[TASK DESCRIPTION] The word "middle" marks the lines you need; copy each of them from the data.

[AVAILABLE DATA]
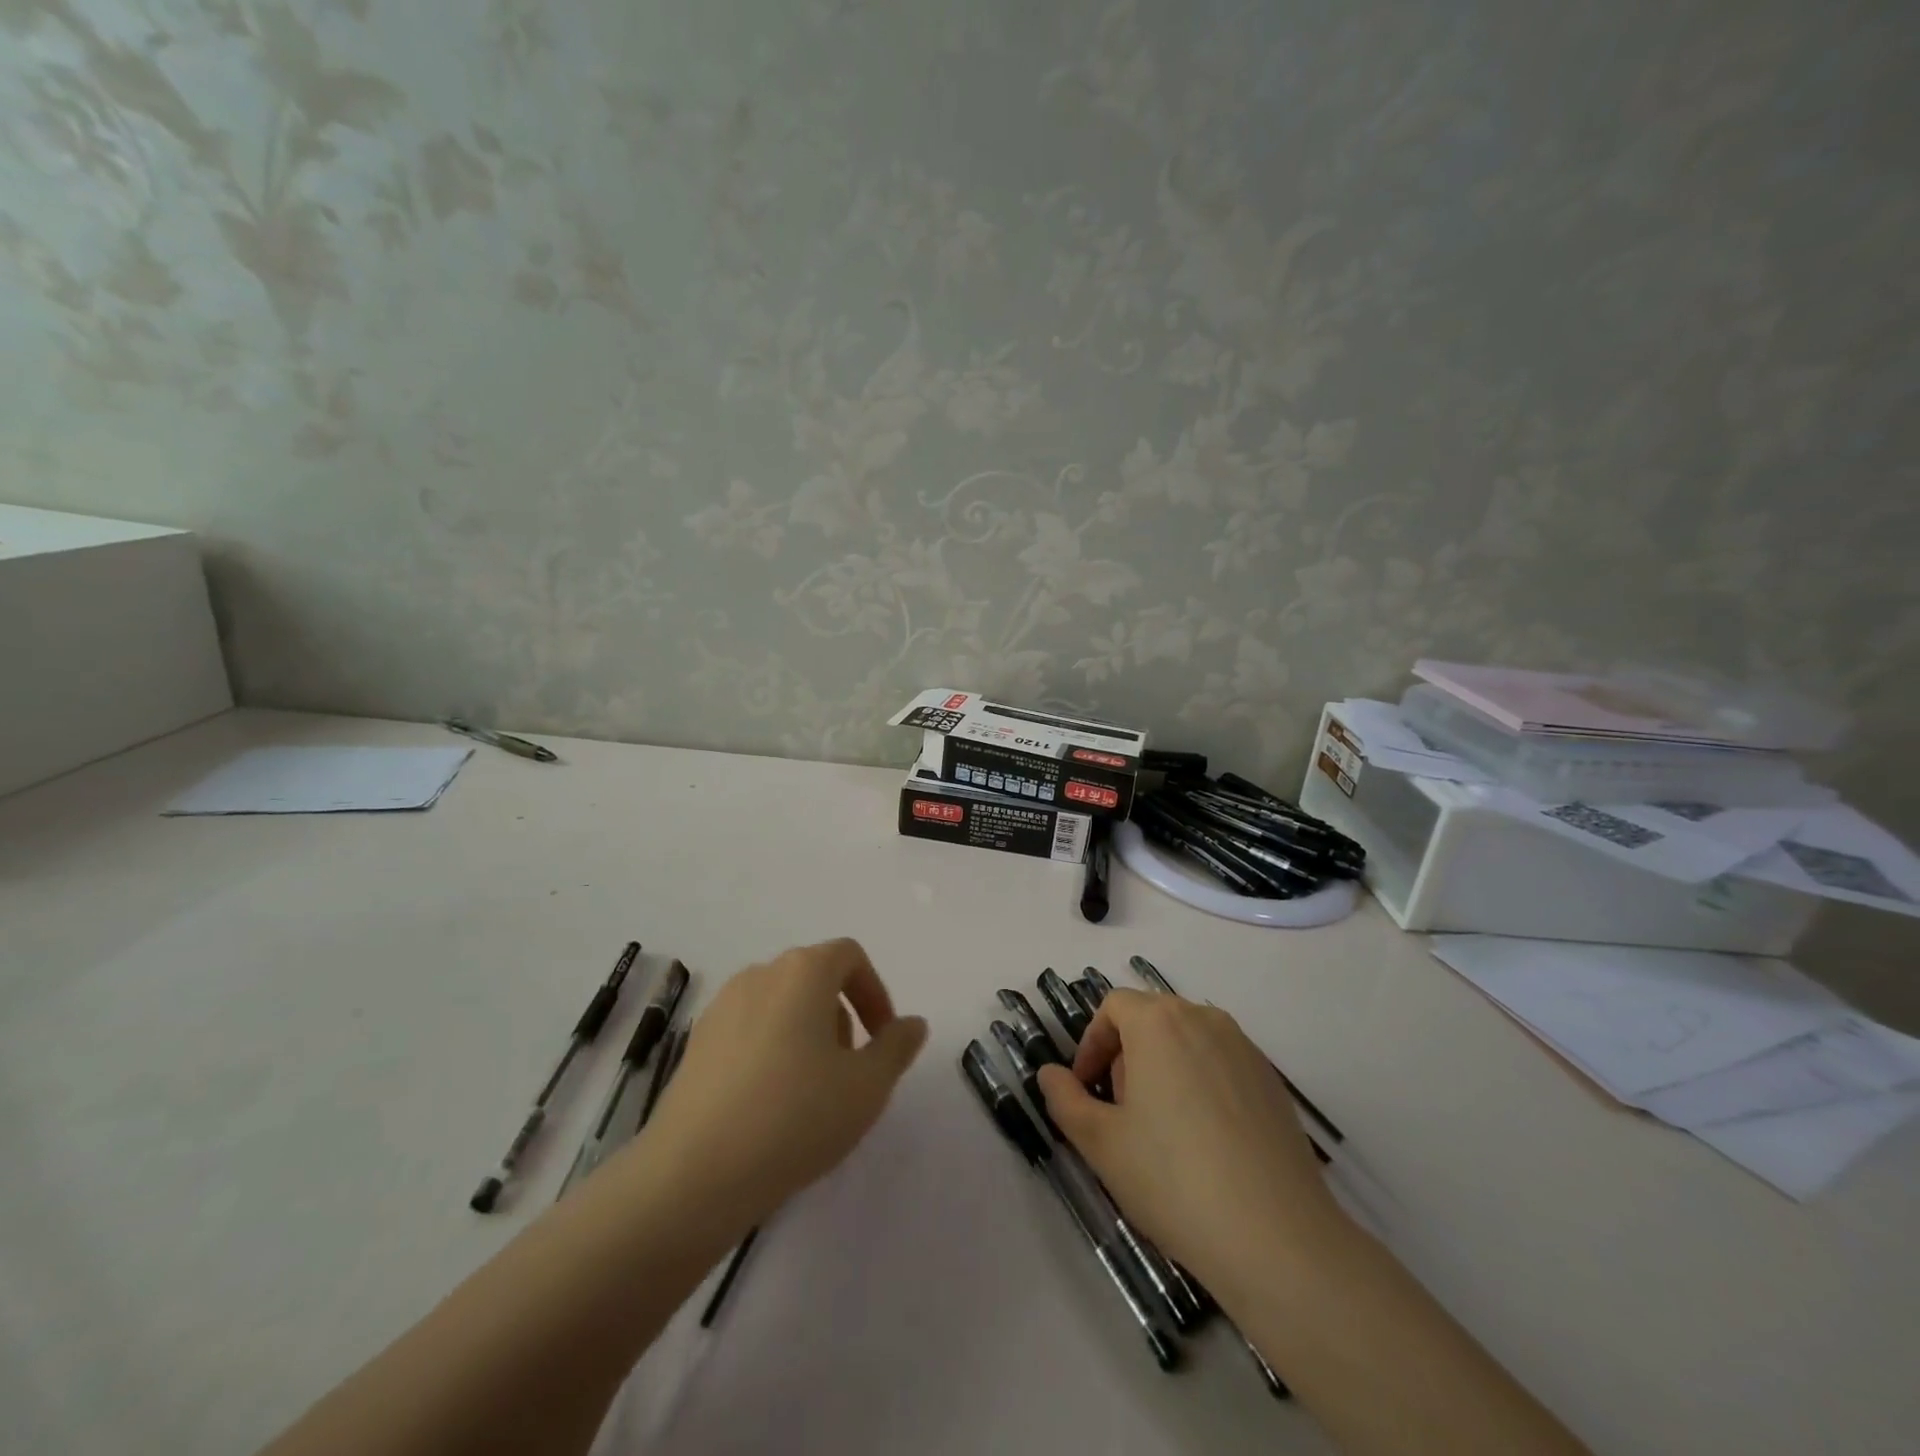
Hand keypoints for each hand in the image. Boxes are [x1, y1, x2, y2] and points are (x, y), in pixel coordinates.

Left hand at [632, 939, 927, 1230]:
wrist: (694, 1173)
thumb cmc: (796, 1116)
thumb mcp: (867, 1086)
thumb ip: (896, 1047)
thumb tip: (912, 1023)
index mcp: (803, 971)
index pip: (849, 956)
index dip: (874, 992)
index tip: (882, 1039)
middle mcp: (760, 975)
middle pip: (813, 978)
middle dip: (841, 1016)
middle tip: (850, 1071)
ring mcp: (721, 1007)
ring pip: (780, 1005)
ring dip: (806, 1034)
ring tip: (811, 1093)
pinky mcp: (696, 1043)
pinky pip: (748, 1031)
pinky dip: (770, 1051)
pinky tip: (769, 1106)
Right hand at [1037, 990, 1341, 1295]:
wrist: (1278, 1239)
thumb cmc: (1174, 1180)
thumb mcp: (1101, 1144)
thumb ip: (1065, 1100)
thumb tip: (1049, 1073)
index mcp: (1159, 1022)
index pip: (1113, 1007)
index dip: (1092, 1043)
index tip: (1087, 1090)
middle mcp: (1204, 1019)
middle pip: (1151, 1019)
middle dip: (1126, 1057)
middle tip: (1121, 1114)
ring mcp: (1245, 1048)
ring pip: (1187, 1041)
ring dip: (1163, 1069)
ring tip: (1162, 1130)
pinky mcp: (1273, 1081)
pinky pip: (1221, 1065)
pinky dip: (1201, 1085)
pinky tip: (1206, 1143)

[YOUR SOLUTION]
middle mcp: (760, 975)
middle pip: (813, 978)
middle dip: (841, 1016)
middle tip: (850, 1071)
middle mcp: (1204, 1019)
middle pip: (1151, 1019)
middle dip: (1126, 1057)
middle tip: (1121, 1114)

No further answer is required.